(Beginning of MATERIAL SHOWN)

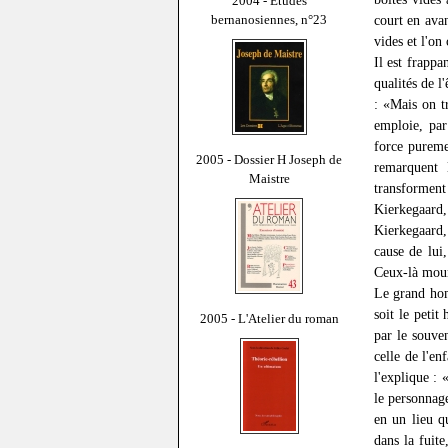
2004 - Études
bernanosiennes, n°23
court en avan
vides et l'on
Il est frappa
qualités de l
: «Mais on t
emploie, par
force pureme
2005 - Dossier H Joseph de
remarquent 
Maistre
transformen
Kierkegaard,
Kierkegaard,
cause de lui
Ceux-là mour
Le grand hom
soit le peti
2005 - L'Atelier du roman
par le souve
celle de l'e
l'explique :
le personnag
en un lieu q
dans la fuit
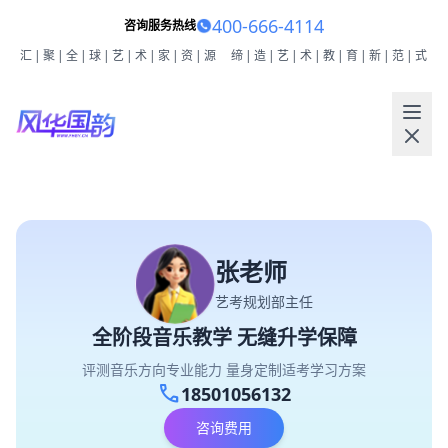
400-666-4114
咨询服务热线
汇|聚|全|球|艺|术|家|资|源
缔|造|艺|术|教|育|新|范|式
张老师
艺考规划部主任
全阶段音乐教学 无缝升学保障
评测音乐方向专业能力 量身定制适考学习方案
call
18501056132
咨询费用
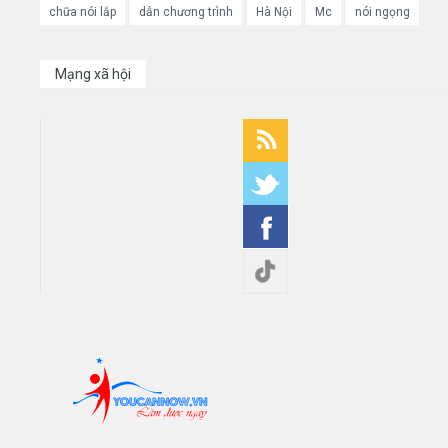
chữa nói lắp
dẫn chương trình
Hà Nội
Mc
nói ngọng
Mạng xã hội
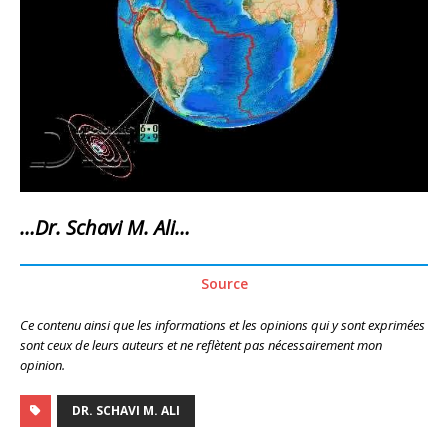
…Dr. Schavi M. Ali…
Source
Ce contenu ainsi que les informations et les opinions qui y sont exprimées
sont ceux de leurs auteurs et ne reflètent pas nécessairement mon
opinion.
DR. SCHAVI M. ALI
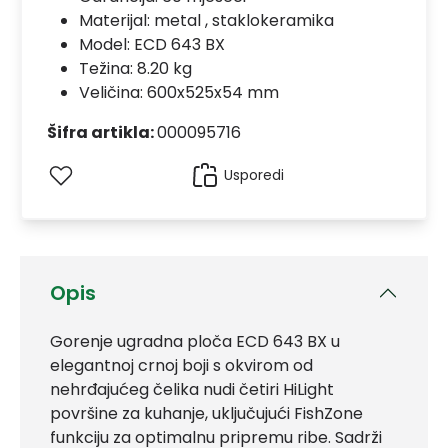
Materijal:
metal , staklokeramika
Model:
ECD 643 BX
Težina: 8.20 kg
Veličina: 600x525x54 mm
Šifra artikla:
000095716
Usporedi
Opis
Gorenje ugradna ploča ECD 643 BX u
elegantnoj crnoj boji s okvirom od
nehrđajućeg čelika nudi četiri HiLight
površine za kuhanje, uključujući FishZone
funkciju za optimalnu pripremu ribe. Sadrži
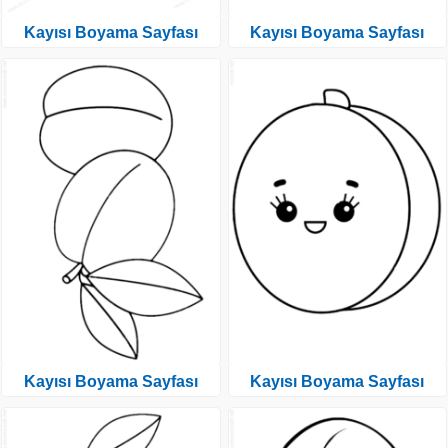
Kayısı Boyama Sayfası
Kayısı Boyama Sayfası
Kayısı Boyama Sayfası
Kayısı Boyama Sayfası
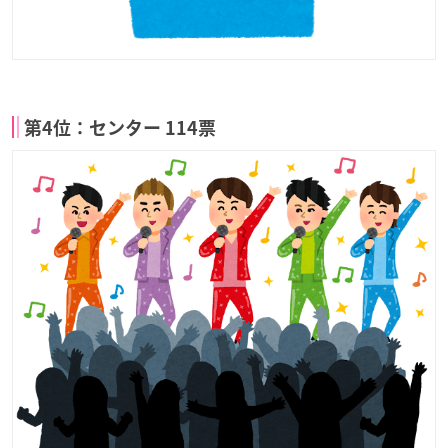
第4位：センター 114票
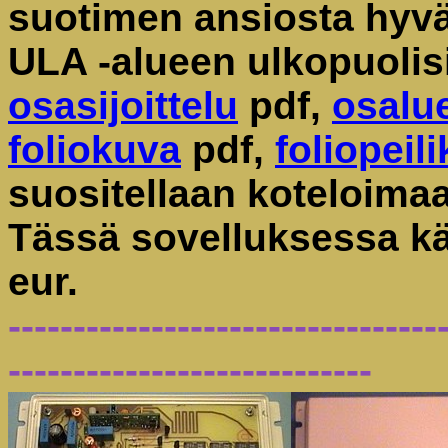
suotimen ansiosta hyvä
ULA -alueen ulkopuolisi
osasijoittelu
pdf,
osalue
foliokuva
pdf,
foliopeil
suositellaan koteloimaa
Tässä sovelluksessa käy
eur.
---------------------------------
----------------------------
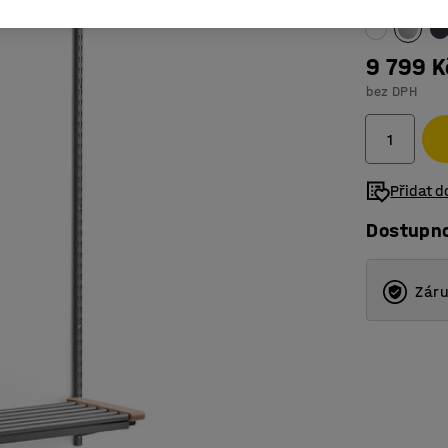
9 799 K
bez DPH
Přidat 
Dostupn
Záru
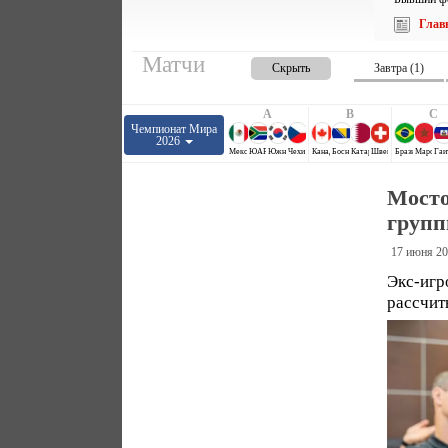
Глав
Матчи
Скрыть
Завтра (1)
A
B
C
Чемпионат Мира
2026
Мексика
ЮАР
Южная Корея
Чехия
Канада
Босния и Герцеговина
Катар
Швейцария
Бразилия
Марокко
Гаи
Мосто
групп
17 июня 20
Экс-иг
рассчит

(End of MATERIAL SHOWN)
(Beginning of MATERIAL SHOWN)

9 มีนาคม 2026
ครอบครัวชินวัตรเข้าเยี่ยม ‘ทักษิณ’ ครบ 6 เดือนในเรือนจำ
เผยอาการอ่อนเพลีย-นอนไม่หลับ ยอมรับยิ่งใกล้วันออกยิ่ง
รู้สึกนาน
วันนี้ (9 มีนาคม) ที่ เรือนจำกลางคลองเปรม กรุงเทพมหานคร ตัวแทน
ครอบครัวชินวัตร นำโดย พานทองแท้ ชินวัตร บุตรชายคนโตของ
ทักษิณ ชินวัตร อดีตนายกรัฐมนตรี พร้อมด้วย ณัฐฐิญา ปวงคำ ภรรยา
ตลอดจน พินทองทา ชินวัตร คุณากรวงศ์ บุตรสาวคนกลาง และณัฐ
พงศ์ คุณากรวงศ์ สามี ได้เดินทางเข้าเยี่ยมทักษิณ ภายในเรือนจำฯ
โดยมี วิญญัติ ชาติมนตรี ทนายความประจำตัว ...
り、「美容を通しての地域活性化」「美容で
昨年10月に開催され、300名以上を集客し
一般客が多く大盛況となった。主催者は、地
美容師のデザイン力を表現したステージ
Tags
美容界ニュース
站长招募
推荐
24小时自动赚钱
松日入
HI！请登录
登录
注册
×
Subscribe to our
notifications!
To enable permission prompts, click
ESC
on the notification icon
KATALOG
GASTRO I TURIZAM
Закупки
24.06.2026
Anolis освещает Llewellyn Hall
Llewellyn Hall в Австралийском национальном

(End of MATERIAL SHOWN)

#### [ASSIGNMENT]
Copy the lines of the data above exactly as written, beginning with the line containing "notifications!" and ending with the line containing "Llewellyn Hall в Австралийском национальном", and leave out all other lines.

#### [WRITTEN RESPONSE]
notifications!
To enable permission prompts, click
ESC
on the notification icon
KATALOG
GASTRO I TURIZAM
Закупки
24.06.2026
Anolis освещает Llewellyn Hall
Llewellyn Hall в Австралийском национальном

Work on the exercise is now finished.